*** Data supplied ***
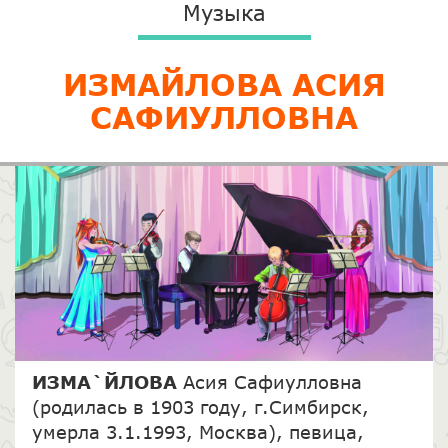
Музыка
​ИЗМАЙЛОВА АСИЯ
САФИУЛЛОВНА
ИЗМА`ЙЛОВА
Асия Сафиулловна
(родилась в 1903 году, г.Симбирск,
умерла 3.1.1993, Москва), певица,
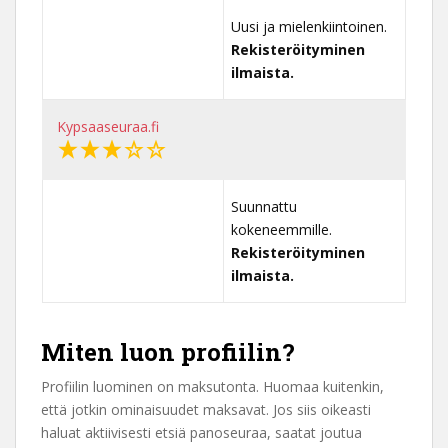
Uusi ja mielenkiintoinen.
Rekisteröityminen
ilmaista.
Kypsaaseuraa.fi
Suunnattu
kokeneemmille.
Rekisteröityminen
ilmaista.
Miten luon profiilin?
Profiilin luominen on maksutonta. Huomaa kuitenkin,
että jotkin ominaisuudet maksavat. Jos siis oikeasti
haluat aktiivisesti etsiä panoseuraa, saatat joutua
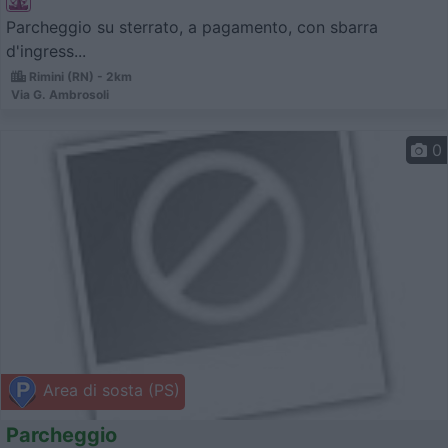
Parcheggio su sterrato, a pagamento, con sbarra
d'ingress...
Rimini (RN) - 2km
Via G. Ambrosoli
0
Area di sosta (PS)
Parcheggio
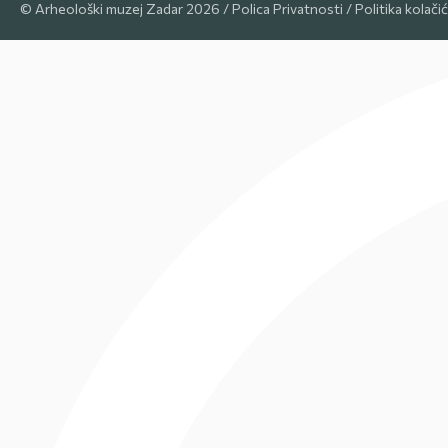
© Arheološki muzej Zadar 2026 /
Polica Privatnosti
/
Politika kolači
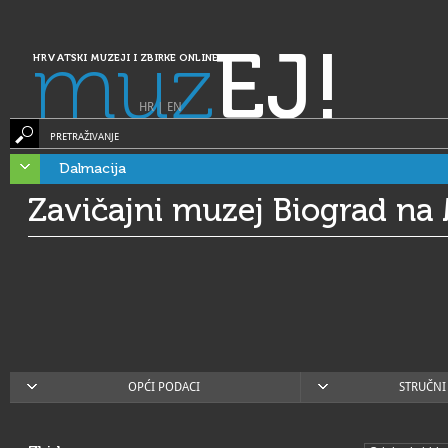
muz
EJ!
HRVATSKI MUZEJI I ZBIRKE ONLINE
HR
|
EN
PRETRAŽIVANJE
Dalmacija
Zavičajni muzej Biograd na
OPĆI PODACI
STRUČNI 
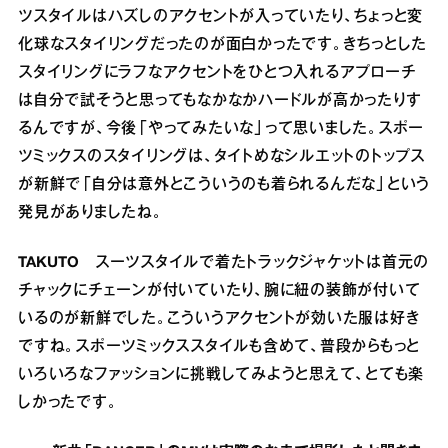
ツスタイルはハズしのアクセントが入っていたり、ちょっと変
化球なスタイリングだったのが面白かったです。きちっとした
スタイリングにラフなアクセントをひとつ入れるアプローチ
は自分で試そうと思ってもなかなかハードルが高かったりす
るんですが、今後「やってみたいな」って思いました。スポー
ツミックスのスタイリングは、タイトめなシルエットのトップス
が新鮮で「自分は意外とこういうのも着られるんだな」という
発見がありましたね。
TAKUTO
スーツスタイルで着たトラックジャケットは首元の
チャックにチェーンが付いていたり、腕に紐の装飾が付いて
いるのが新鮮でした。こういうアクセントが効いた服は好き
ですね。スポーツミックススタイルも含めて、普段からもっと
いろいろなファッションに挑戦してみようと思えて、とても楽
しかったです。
*** End of Data supplied ***
- [Work item]:
The expected result is the data above in exact form, free of pictures.

- [Problem solution]:
Музыка
​ИЗМАЙЛОВА АСИЯ
САФИУЛЛОВНА
ИЗМА`ЙЛОВА
Асия Сафиулловна
(родилась в 1903 году, г.Симбирск,
умерла 3.1.1993, Москва), певица,
Uusi ja mielenkiintoinen.
Rekisteröityminen
ilmaista.
Kypsaaseuraa.fi
Suunnattu
kokeneemmille.
Rekisteröityminen
ilmaista.
Miten luon profiilin?
Profiilin luominen on maksutonta. Huomaa kuitenkin,
että jotkin ominaisuudet maksavat. Jos siis oikeasti
haluat aktiivisesti etsiä panoseuraa, saatat joutua
Parcheggio su sterrato, a pagamento, con sbarra
d'ingress...
Rimini (RN) - 2km
Via G. Ambrosoli
0
Area di sosta (PS)
Parcheggio
© Arheološki muzej Zadar 2026 /
Polica Privatnosti
/
Politika kolači
muz
EJ!
HRVATSKI MUZEJI I ZBIRKE ONLINE
HR
|
EN
PRETRAŽIVANJE
Dalmacija
Zavičajni muzej Biograd na
OPĆI PODACI
STRUČNI 
ツスタイルはハズしのアクセントが入っていたり、ちょっと変
化球なスタイリングだったのが面白かったです。きちっとした
スタイリングにラフなアクセントをひとつ入れるアプローチ
は自分で試そうと思ってもなかなかハードルが高かったりす
るんですが、今後「やってみたいな」って思いました。スポー
ツミックスのスタイリングは、タイトめなシルエットのトップス
が新鮮で「自分は意外とこういうのも着られるんだな」という
発見がありましたね。
TAKUTO
スーツスタイルで着たトラックジャケットは首元の
チャックにチェーンが付いていたり、腕に紐の装飾が付いて
いるのが新鮮でした。こういうアクセントが効いた服は好き
ですね。スポーツミックススタイルも含めて、普段からもっと
いろいろなファッションに挑戦してみようと思えて、とても楽
しかったです。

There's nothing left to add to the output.